_Work task_: Exclude the pictures, then quote exactly the lines from the one holding "mouse_move(486, 306)" through the last line of the records.

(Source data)
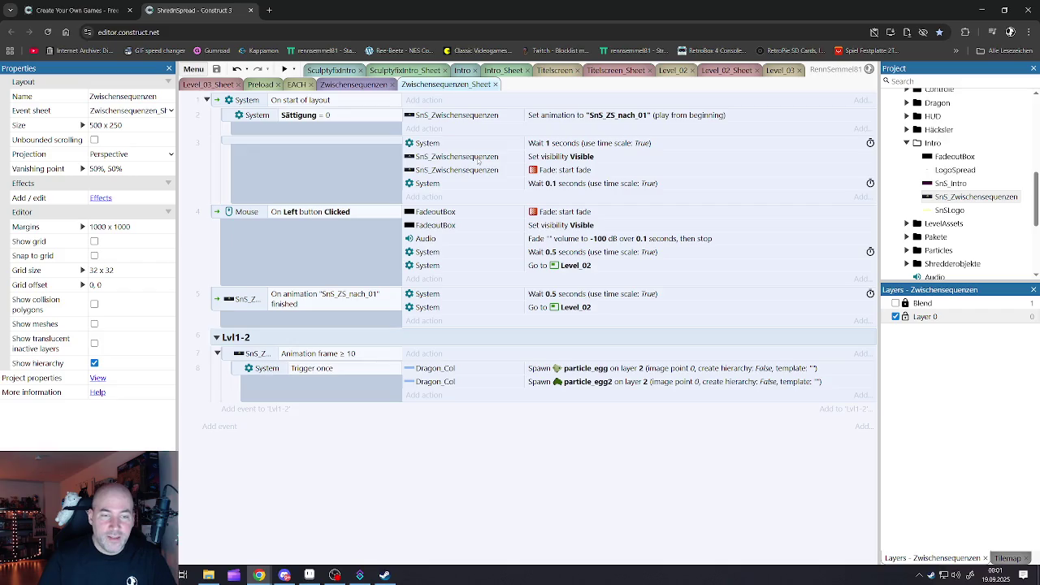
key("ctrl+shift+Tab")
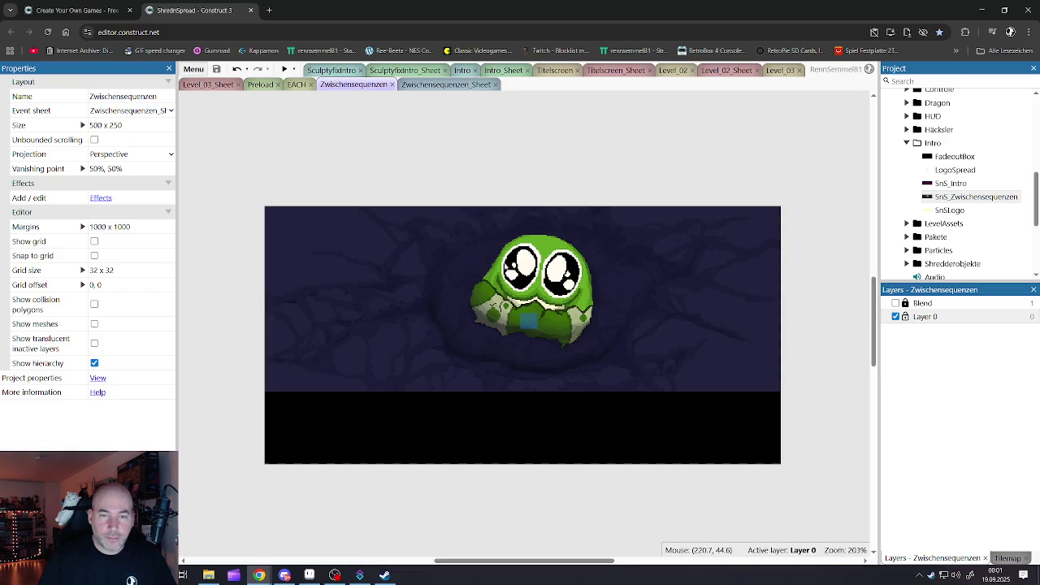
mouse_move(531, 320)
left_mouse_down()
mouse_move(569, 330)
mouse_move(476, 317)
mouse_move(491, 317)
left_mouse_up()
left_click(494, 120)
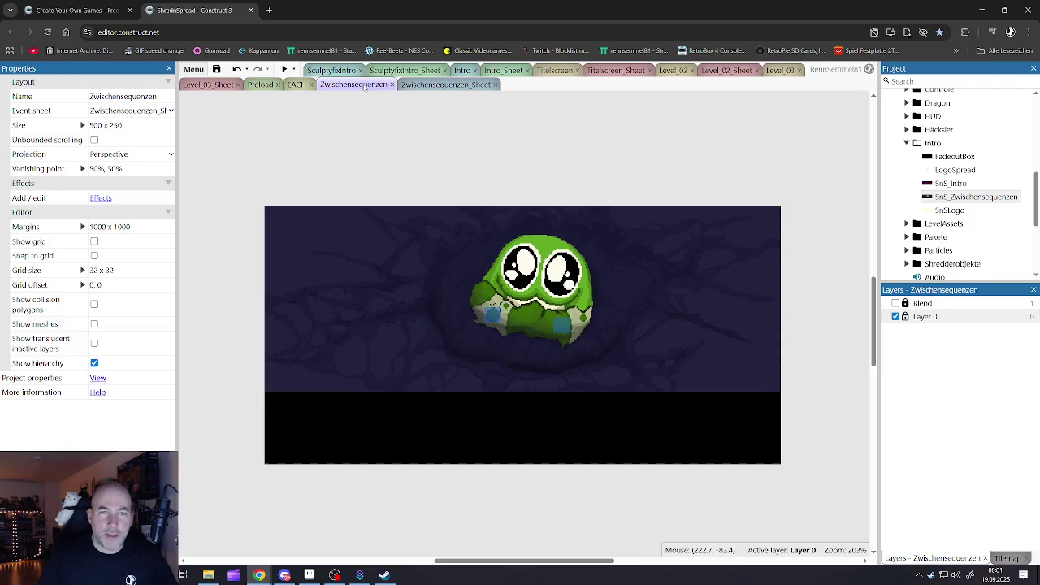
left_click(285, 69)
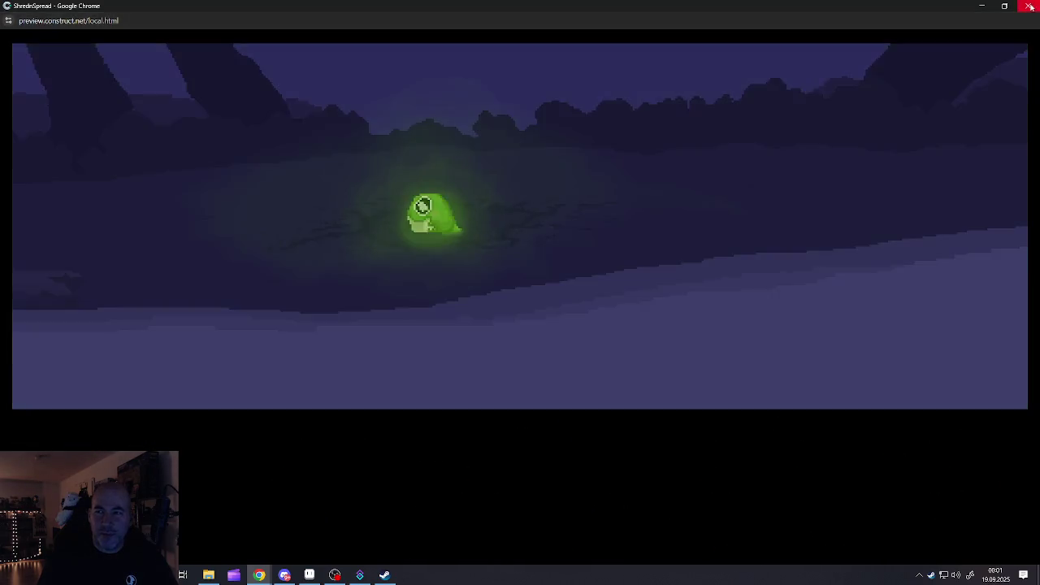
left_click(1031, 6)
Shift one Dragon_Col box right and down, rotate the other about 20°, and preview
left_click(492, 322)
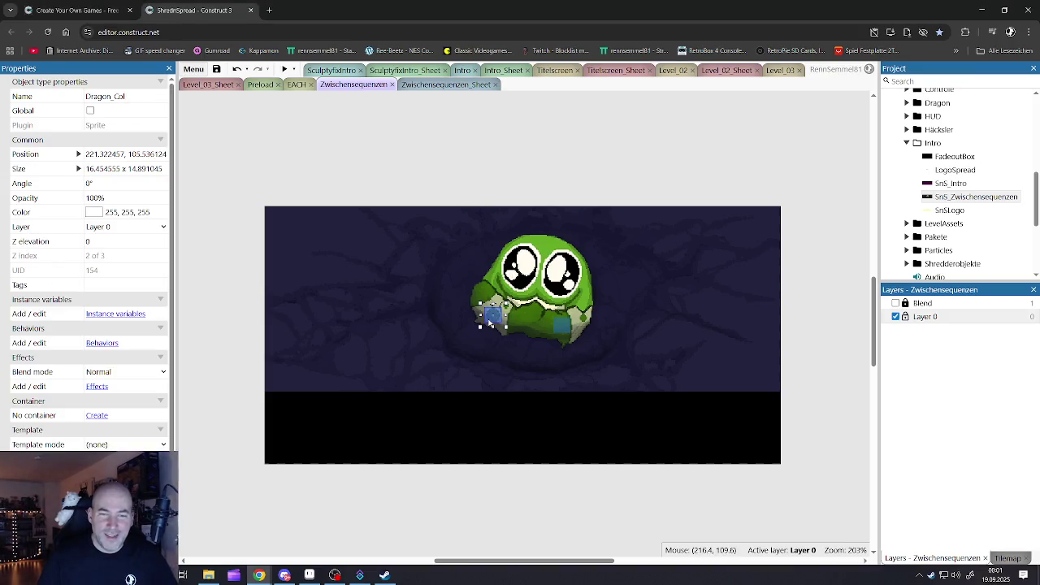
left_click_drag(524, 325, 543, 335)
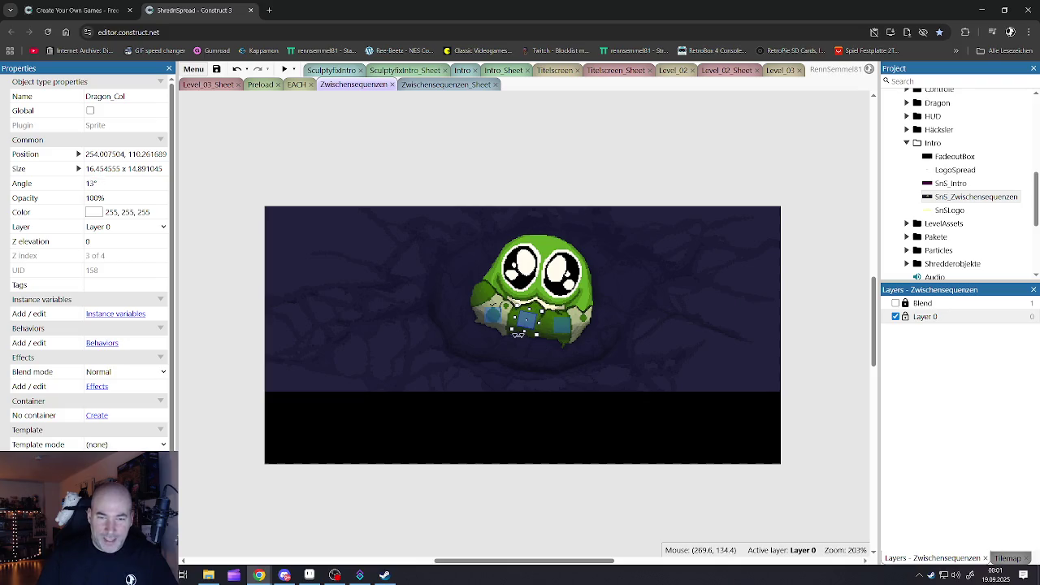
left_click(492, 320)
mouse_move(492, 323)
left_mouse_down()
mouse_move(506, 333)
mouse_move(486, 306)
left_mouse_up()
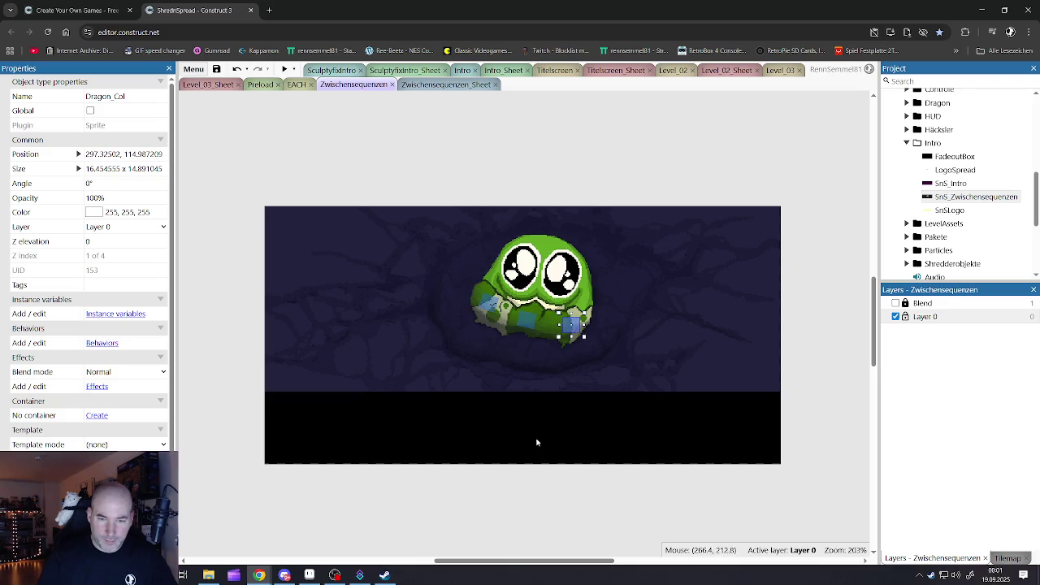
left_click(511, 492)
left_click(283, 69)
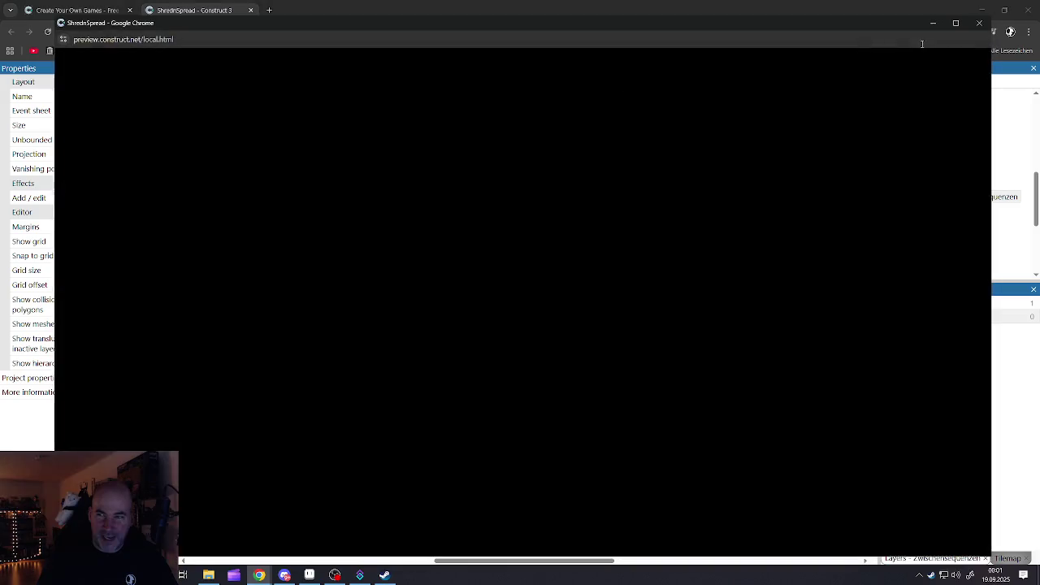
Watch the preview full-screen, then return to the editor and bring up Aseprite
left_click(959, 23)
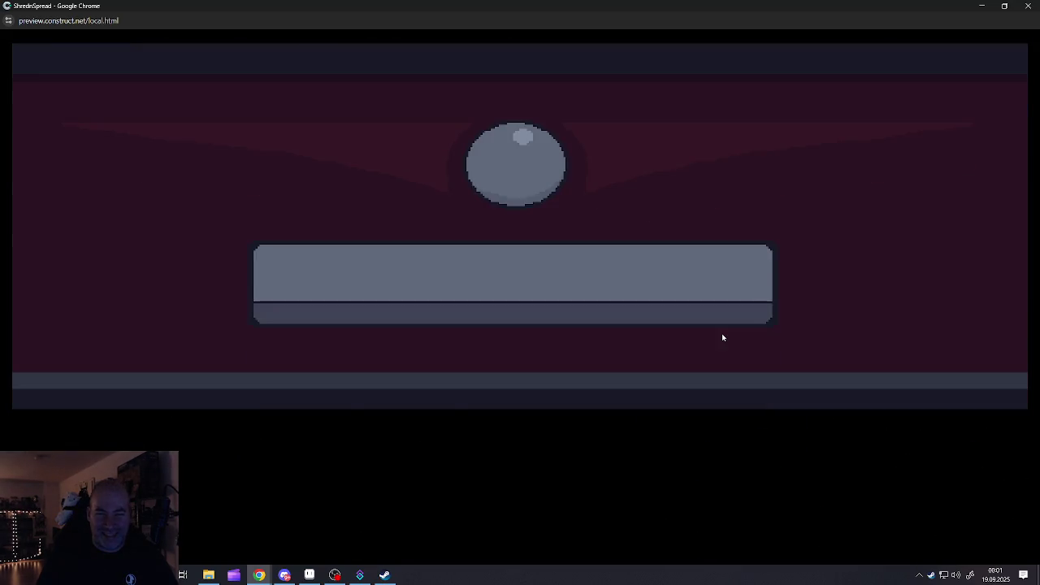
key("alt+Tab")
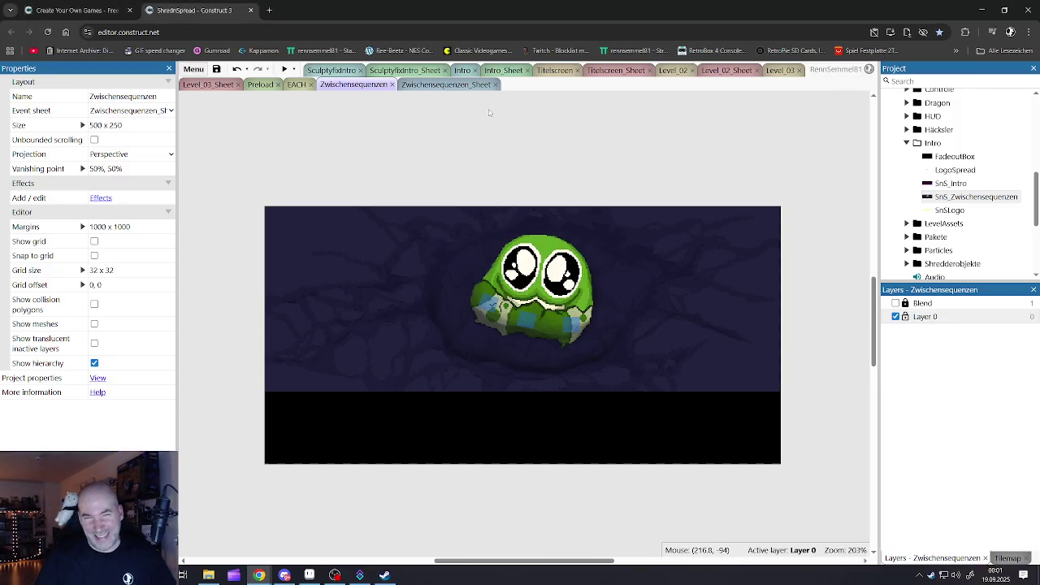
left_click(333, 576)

_Written solution_:
mouse_move(486, 306)
left_mouse_up()
left_click(511, 492)
left_click(283, 69)
Watch the preview full-screen, then return to the editor and bring up Aseprite
left_click(959, 23)
key("alt+Tab")
left_click(333, 576)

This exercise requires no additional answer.